(EXTRACTED ENTRIES Opens)

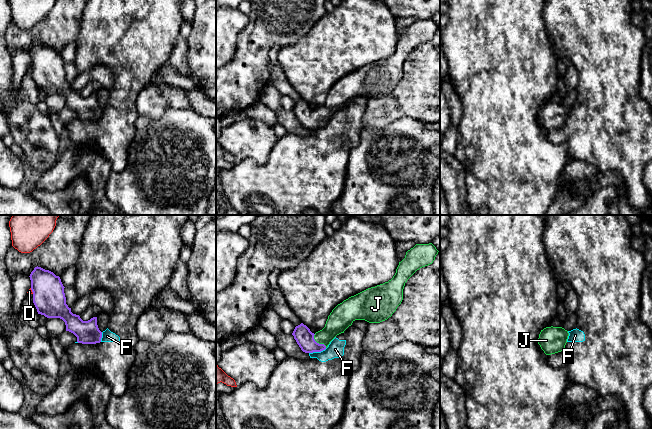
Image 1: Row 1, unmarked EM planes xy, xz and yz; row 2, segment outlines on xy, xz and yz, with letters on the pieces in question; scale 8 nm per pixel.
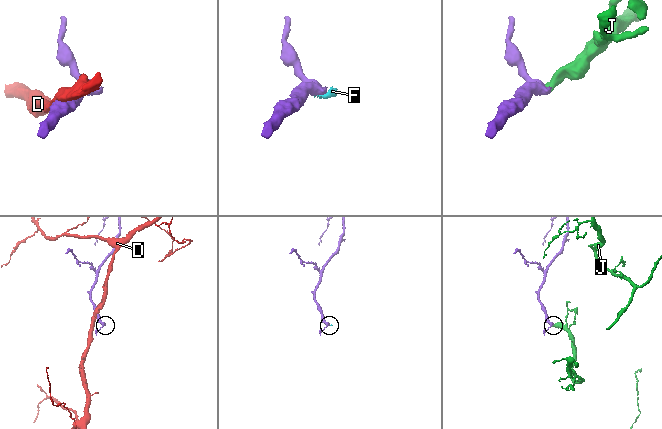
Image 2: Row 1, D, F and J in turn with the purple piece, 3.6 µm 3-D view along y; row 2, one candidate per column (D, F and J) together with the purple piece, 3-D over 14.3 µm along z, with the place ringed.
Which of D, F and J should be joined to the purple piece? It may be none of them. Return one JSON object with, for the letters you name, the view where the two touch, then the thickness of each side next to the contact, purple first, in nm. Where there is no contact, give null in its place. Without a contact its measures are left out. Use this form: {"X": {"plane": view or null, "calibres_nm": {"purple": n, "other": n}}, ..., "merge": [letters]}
{"J": {"plane": "xz", "calibres_nm": {"purple": 150, "other": 180}}, "merge": ["J"]}

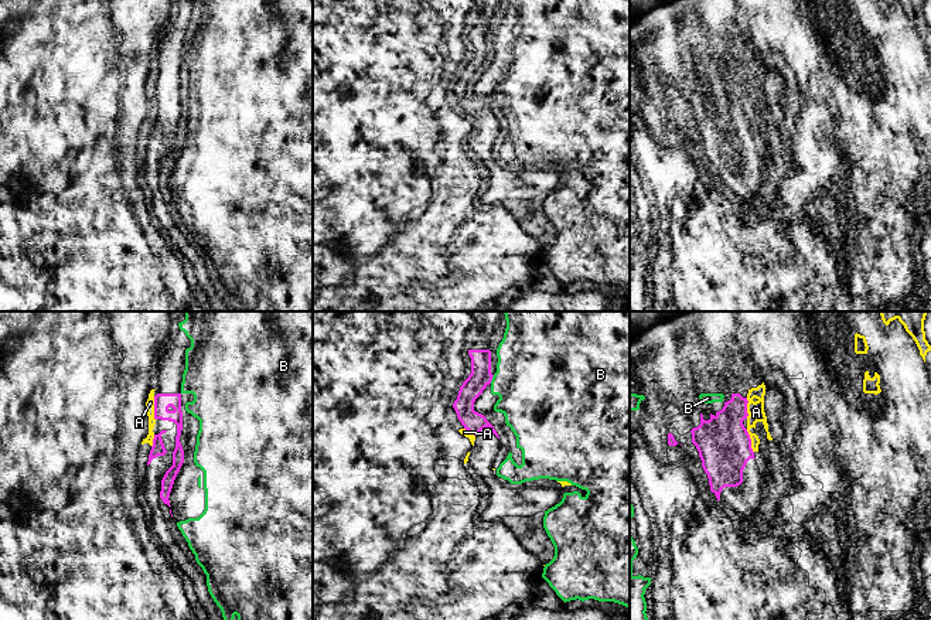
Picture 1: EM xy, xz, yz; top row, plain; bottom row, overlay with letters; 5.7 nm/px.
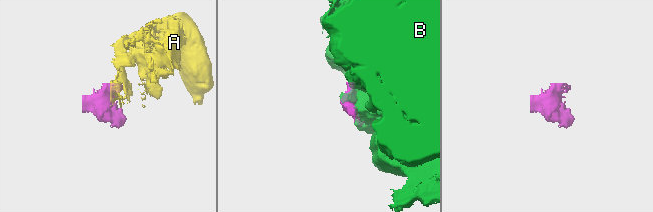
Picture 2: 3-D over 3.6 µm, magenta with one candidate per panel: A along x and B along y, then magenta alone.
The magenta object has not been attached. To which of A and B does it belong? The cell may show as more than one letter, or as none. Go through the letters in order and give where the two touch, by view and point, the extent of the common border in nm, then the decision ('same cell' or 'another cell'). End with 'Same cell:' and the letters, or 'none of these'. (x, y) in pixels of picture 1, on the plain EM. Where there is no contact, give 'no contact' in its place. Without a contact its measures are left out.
A: contact xy (154, 91); length 140 nm; another cell
B: contact xz (491, 62); length 50 nm; another cell
Same cell: none of these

(EXTRACTED ENTRIES Closes)

* [TASK REQUIREMENTS]:
Write out every line above again exactly, with the pictures left out.

* [REPLY TO THE EXERCISE]:
Image 1: Row 1, unmarked EM planes xy, xz and yz; row 2, segment outlines on xy, xz and yz, with letters on the pieces in question; scale 8 nm per pixel.
Image 2: Row 1, D, F and J in turn with the purple piece, 3.6 µm 3-D view along y; row 2, one candidate per column (D, F and J) together with the purple piece, 3-D over 14.3 µm along z, with the place ringed.
Which of D, F and J should be joined to the purple piece? It may be none of them. Return one JSON object with, for the letters you name, the view where the two touch, then the thickness of each side next to the contact, purple first, in nm. Where there is no contact, give null in its place. Without a contact its measures are left out. Use this form: {"X": {"plane": view or null, "calibres_nm": {"purple": n, "other": n}}, ..., "merge": [letters]}
{"J": {"plane": "xz", "calibres_nm": {"purple": 150, "other": 180}}, "merge": ["J"]}

Picture 1: EM xy, xz, yz; top row, plain; bottom row, overlay with letters; 5.7 nm/px.
Picture 2: 3-D over 3.6 µm, magenta with one candidate per panel: A along x and B along y, then magenta alone.
The magenta object has not been attached. To which of A and B does it belong? The cell may show as more than one letter, or as none. Go through the letters in order and give where the two touch, by view and point, the extent of the common border in nm, then the decision ('same cell' or 'another cell'). End with 'Same cell:' and the letters, or 'none of these'. (x, y) in pixels of picture 1, on the plain EM. Where there is no contact, give 'no contact' in its place. Without a contact its measures are left out.
A: contact xy (154, 91); length 140 nm; another cell
B: contact xz (491, 62); length 50 nm; another cell
Same cell: none of these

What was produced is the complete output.